Informal Resolution or Going the Ways of Courts: Which is Better Way to Resolve a Lemon?

By Seomul Evans

'Lemons' otherwise known as underperforming vehicles due to repeated repairs are considered as serious issues. Just imagine wasting your resources on an almost-worthless car since you rarely use it and due to its numerous visits to the repair shop. This is a common complaint in many parts of the country, and the good thing is that there is a law that covers this problem. The law is affectionately called the 'Lemon Law', and all states in the United States have its own version of this law. The general intent of the law is similar- to provide assistance and remedy to consumers in order to compensate for vehicles that have repeatedly failed to meet the standards and expected quality of performance. So for many duped consumers, the most common way of settling the issue of 'lemons' is to file a case since they are protected by the law. Though this is good still the question lingers: is this the only way to settle this kind of dispute?

If you are looking at the cost-effective way of settling disputes on 'lemons', it's easy to note that going to the court and asking the services of the lawyer can be costly. The cost is more pronounced on the part of the ordinary consumer who religiously saved for the car and in the end getting duped by the dealer. For those looking for another way of settling the issue without court intervention (and attendant costs of course), the recommended manner is to settle the issue through an informal resolution. This kind of approach is fast gaining acceptance now, and even the Congress has encouraged consumers to go the way of informal resolution. In the words of the Congress, consumers should pursue "informal dispute settlement procedures" where the warranty disputes are characterized by fair decisions.

The main reason for pushing for the informal way of resolution is the cost typically associated with warranty litigation. The consumers may know their rights and know a thing or two about the warranties but often the cost of litigation is the thing that makes the pursuit of consumer rights prohibitive. Some of the typical costs associated with pursuing consumer rights related to 'lemons' include the attorney fees and other documentary fees. Often, pursuing these rights is only applicable if personal injury has been noted. But if this is absent and it's all about getting the purchase cost, then the informal settlement may be a good move. But it should be noted that there is a limitation as well if consumer goes the informal route. In many cases, the direction and the ultimate result of the settlement will be highly dependent on the seller/dealer or the manufacturer's willingness to live up to its offers as provided in the vehicle's warranty.

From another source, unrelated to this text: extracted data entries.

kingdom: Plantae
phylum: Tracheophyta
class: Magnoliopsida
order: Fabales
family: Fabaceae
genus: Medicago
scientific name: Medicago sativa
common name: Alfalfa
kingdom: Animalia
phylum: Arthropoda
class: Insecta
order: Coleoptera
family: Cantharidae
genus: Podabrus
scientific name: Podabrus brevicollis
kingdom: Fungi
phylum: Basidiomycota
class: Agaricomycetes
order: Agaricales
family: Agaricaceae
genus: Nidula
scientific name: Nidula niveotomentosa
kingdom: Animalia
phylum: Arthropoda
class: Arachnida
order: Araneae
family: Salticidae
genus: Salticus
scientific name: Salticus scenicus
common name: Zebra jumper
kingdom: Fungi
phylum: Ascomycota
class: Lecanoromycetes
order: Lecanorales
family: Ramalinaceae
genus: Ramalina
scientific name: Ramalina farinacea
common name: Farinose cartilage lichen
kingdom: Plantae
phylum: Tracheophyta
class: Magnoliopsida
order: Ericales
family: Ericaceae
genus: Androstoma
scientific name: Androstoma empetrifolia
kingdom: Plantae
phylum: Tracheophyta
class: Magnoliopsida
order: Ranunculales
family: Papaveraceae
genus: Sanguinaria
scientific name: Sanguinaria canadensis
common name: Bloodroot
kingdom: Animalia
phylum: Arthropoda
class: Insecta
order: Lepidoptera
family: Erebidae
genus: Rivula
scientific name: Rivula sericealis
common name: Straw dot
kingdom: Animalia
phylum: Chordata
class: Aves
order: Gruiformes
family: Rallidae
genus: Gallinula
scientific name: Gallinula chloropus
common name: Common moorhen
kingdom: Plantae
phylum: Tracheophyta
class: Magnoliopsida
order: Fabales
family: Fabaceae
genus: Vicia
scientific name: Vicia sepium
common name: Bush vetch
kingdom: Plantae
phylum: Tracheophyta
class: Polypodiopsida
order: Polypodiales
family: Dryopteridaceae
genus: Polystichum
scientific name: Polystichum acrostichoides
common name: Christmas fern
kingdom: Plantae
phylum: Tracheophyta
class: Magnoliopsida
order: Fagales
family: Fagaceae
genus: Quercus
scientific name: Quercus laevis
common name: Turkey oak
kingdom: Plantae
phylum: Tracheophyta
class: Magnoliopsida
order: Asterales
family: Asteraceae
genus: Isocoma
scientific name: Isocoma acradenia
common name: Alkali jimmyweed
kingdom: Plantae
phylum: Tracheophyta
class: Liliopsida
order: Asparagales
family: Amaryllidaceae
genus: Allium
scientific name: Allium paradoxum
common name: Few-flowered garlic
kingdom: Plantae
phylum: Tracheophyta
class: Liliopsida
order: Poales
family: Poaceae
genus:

Another reason why many consumers are going the informal route lies on speed. It is expected that the litigation may take months or even years if lawyers and courts are involved. The process can be cut short if the consumers and the dealers can sit down and thresh out matters informally. And in order to ensure that the consumers will not be shortchanged by the more knowledgeable manufacturers, Congress has empowered the Federal Trade Commission. The Commission ensures that the warrantors (sellers) must meet the minimum requirements before the consumer can file a case. In short the Commission ensures fairness in these proceedings, for example in ensuring equal representation. By and large, going informal is good but in order to increase your chances its best to solicit advices from legal minds.